→ **SET EXERCISE**
Carry on the mailing-list message about smartcard support in WebKitGTK, starting after its final line.

→ **EXTRACT TO READ**
'''

[webkit-gtk] Support for PKCS11 / Smartcard?
Michael Catanzaro
mcatanzaro at igalia.com
Sun Dec 2 11:58:17 PST 2018
On Sat, Dec 1, 2018 at 6:01 PM, mailto428496 <mailto628496 at cox.net>
wrote:
> I am testing this on CentOS 7 and it appears that the server cert ca
> verification is working (we have the CA stores installed locally), at
> least it doesn't complain that the site cert is invalid, but I suppose
> it could just not be checking at all (which wouldn't be so great
> either...).
It definitely checks TLS certificates. That's only impressive if you
have the server cert stored on your smartcard, though, which I assume
is probably not what you're doing, right?
(Beware that the version of WebKit shipped by CentOS is always old and
doesn't receive security updates.)
> I think there would need to be an interface to the opensc or coolkey
> libraries in order for it to access the smartcard. It sounds like it
> is
> a bit more complicated where there are multiple layers and packages
> involved that would all need to support each other in order for this
> to
> work.

'''

→ **DATA SHOWN**
'''

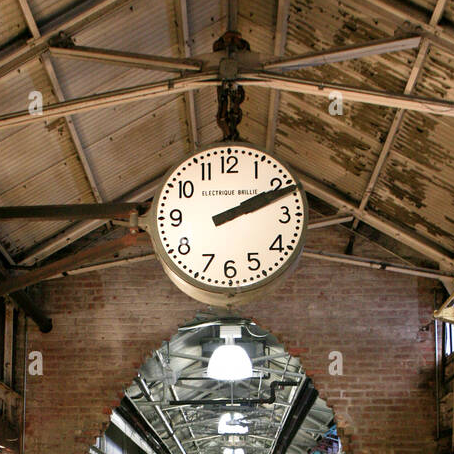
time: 2:11
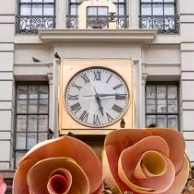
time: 5:13
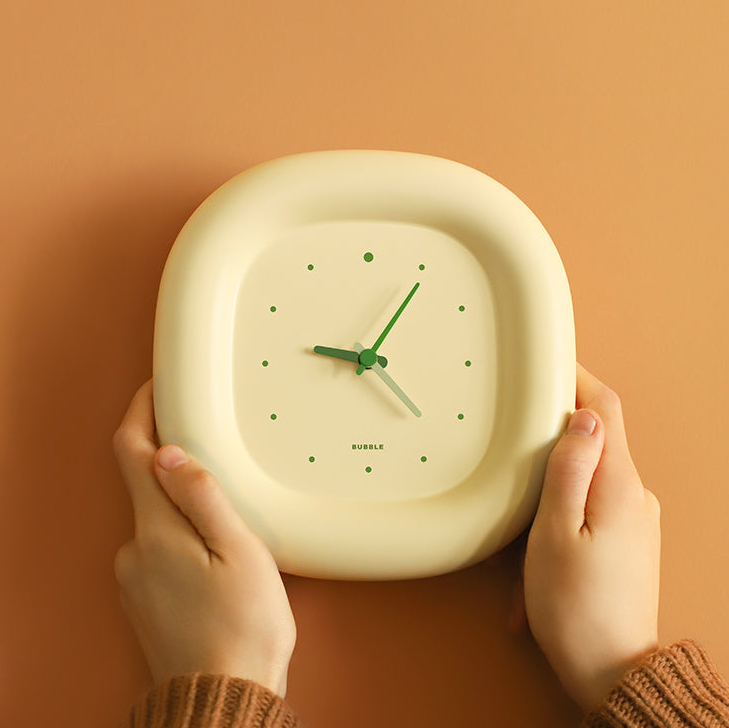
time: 9:05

'''

→ **REPLY**
I've never heard of these libraries before today, but I don't think so.
From
https://fedoraproject.org/wiki/Changes/Replace_Coolkey_with_OpenSC I
gather that p11-kit wraps these libraries. And GnuTLS uses p11-kit as
its default trust store (looks like since CentOS 7.3). Did you try
GIO_USE_TLS=gnutls-pkcs11?
> There has been discussion of contracting a developer to help with this
> (if we can get funding, etc.) and if that happened I would hope that
> any
> result could be contributed back to the open source community (but
> given
> that it's the government that is another whole process).
>
> I wanted to be sure that I wasn't missing something and that support
> was
> not already included - which it sounds pretty clear that it isn't yet,
> but maybe some of the groundwork is getting there? And I wanted to
> get
> an idea of what it might take to implement - which sounds non-trivial
> but doable for someone willing to dig into the weeds and figure out
> how
> all the pieces need to work together.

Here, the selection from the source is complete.